Maintaining Data Resiliency in the Age of Kubernetes
New approaches to applications call for new approaches to data management. Ten years ago, many organizations could stay on top of their data with traditional databases, data warehouses and data recovery methodologies. Today, data is being tightly coupled with applications through Linux containers. Increasingly, those containers are being orchestrated through Kubernetes, which, according to the latest annual survey by the Cloud Native Computing Foundation (CNCF), is being used in production by 83% of respondents.
Does that mean that if you’re using Kubernetes, you need to rethink your approach to data resilience and recovery? Not quite. In fact, you can build on existing best practices and lessons learned to keep your data readily available and protected in case of an adverse event even if you’re using Kubernetes.
Let’s look at why that is and four things you should do to optimize data resilience in your Kubernetes environment.
Out with the New, in with the Old
Kubernetes delivers new levels of efficiency through microservices and automation. It enables you to get your software to market faster and with greater agility, giving you a competitive advantage.
Kubernetes also relies on persistent storage volumes to save and share data between containers. Persistent storage addresses the short-lived or temporary nature of containers by storing data within the containers even after the container has wound down so that the data remains intact. That might make you think you need to throw out everything you know about disaster recovery and business continuity. But the truth is, the data resilience knowledge and capabilities of your IT managers, data storage experts, backup administrators and application developers still apply. You simply need to add Kubernetes to your data resilience portfolio alongside the cloud, bare-metal servers and whatever other environments you support.
In fact, a key advantage of open source technologies like Kubernetes is that they’re designed to support changing needs without you having to reinvent the wheel when a new technology comes along. What’s more, many of the latest container storage platforms include built-in data resilience functionality for cloud native workloads. These capabilities enable you to extend existing data protection solutions and infrastructure for these workloads across hybrid and multicloud environments.
4 Data Resiliency Best Practices
Once you recognize that Kubernetes doesn’t require you to completely rethink data resilience, the question becomes: What essential best practices for data availability do you need?
Whether or not you’re using Kubernetes, optimizing data resilience starts with understanding your organization’s unique business-continuity needs. It continues with investing in the level of data protection and disaster recovery appropriate to each workload. That investment involves four levels of data protection:
- Snapshots: Point-in-time snapshots are your first line of defense. They’re useful prior to upgrades, for example, because they enable you to quickly and easily restore systems to a prior state.

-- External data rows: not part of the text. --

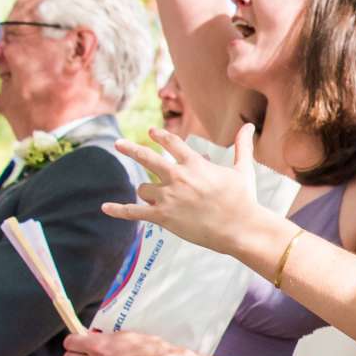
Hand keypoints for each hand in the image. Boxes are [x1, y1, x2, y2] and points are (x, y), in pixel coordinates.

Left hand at [108, 125, 266, 261]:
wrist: (241, 228)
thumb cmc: (244, 199)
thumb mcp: (243, 170)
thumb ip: (242, 146)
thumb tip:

- Backup and restore: Strategies such as backing up data to the cloud or taking advantage of cloud providers’ object storage services enable you to access backup data quickly when you need it. Effective data protection APIs should let you correctly restore data and applications that run in container pods.
- Disaster recovery: Disaster recovery is necessary whether you face a relatively small mishap, such as losing a rack in a data center, or a major event such as an earthquake. Typically, you need to replicate data in geographically separated locations. Note that stateful applications require more sophisticated disaster recovery than stateless applications.
- Business continuity: The most mature level of data protection can also be the most costly. Investment in business continuity is appropriate for mission-critical applications, such as those that handle customer order entry or financial transactions. There are two options to consider: synchronous mirroring and asynchronous replication.
Synchronous mirroring is appropriate for the most critical data you absolutely can’t lose. With this approach, each time data is written to a local disk, it’s also written to a remote disk. If confirmation of the change isn’t received from the remote site within a tight time tolerance, the system retransmits the change or declares a failure. The process takes place as quickly as possible over a fiber-optic network.
Asynchronous replication is better suited to important but less-critical workloads. In this case, the system writes data to local storage first, then replicates it at predetermined intervals to a remote site.
Kubernetes can help your organization become more nimble and competitive. Even better, it doesn’t require you to overhaul your data resilience strategy. But you do need to make sure you have the right level of resilience for every application in your containerized environment. Fortunately, you probably already know how to do that.